Detention at Christmastime: Immigration update

Global Sisters Report has been following this issue. Click on the Migration tag next to the date to read articles from Sr. Janet Gildea and others.

There have been numerous reports about the issues of detaining families who fled violence in Honduras, Guatemala and El Salvador to seek asylum in the United States, from how they’re often deported before they get the hearing American law says they are entitled to, to how they’re being held in what critics say is essentially a prison.

Last week, the American Civil Liberties Union filed a class-action lawsuit hoping to stop the process:

“The case is brought on behalf of mothers and children who have fled extreme violence, death threats, rape and persecution in Central America and come to our country for safety,” the case states. “Each has been found by an immigration officer or judge to have a credible fear of persecution. Yet, instead of releasing these families as they await their asylum hearings, which the Department of Homeland Security has typically done, the agency now categorically detains and denies them release on bond or other conditions.”

The ACLU says the detentions are unconstitutional, cruel and unnecessary.

“The government is punishing some of the most vulnerable among us – women and children who have legitimate asylum claims. America has now become a country that locks up families who have done nothing more than come here to ask for refuge,” the group says.

But the federal government is pressing ahead with the aggressive detention and deportation strategy, which is aimed at deterring the flood of would-be refugees coming to the border: Officials recently announced plans to create the nation’s largest family detention facility.

Located in Dilley, Texas, on the site of a former oil field workers’ camp, the facility eventually will be able to house 2,400 people.

Royce Bernstein Murray, director of policy for the National Immigrant Justice Center, said the idea that detention will stem the tide of immigrants doesn’t make sense, as people fleeing violence are not going to reconsider their options when choosing between death in their home country and finding safety in the United States.

“If people are fleeing violence, they don't have the luxury of saying, ‘I’m going to end up in detention?
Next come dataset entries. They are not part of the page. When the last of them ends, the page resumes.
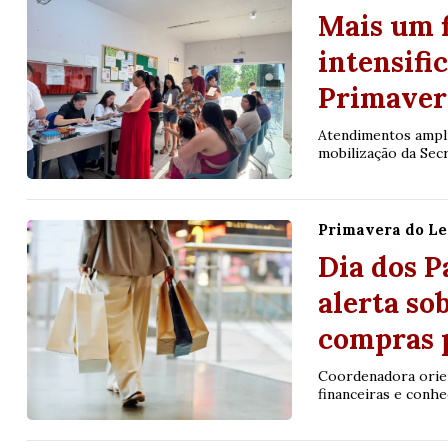
Mais um 
intensifi
Primaver
Atendimentos ampli
mobilização da Secr
Primavera do Le
Dia dos P
alerta so
compras 
Coordenadora orien
financeiras e conhe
Then, no, I’m not coming.’”

There is also the issue of unaccompanied children appearing at the border – minors who were sent on their own to the United States in hopes of avoiding death from gangs and criminals.

According to the Transactional Records Access Clearinghouse, a data research group at Syracuse University, whether children are represented by an attorney is the single biggest factor in whether they are deported: It found that 77 percent of children not represented by an attorney were deported from 2005 to June of this year, while only 28 percent of those with an attorney were sent home.

Now, the group has found that only about one third of the nearly 64,000 children with cases pending in immigration court as of Oct. 31 have an attorney.

TRAC also examined the outcome of cases since the surge of unaccompanied minors began in 2012. In those 20,000 cases, it found that when the child had an attorney, 73 percent of them were allowed to stay in the United States. But when they did not, only 15 percent were allowed to stay.

For those who are stuck in detention, many efforts have been made to give them hope, including the Lutheran Immigration and Refugee Service, which recently created a gift registry in an attempt to make sure that each of the 300 children in the Karnes County Detention Center and the new center in Dilley got a gift for Christmas.

“These little ones face medical issues, restricted movement and depression as a result of detention,” LIRS’ Linda Hartke wrote. “We only need 300 gifts to create happy memories for these children amidst the trauma of spending Christmas in a detention center.”

A recent check of the registry showed that every gift had been purchased.

This successful campaign follows an earlier one where LIRS attempted to have supporters write 1,700 cards so every family in detention over the holidays would get a message of hope. Supporters responded to that campaign with 9,000 cards.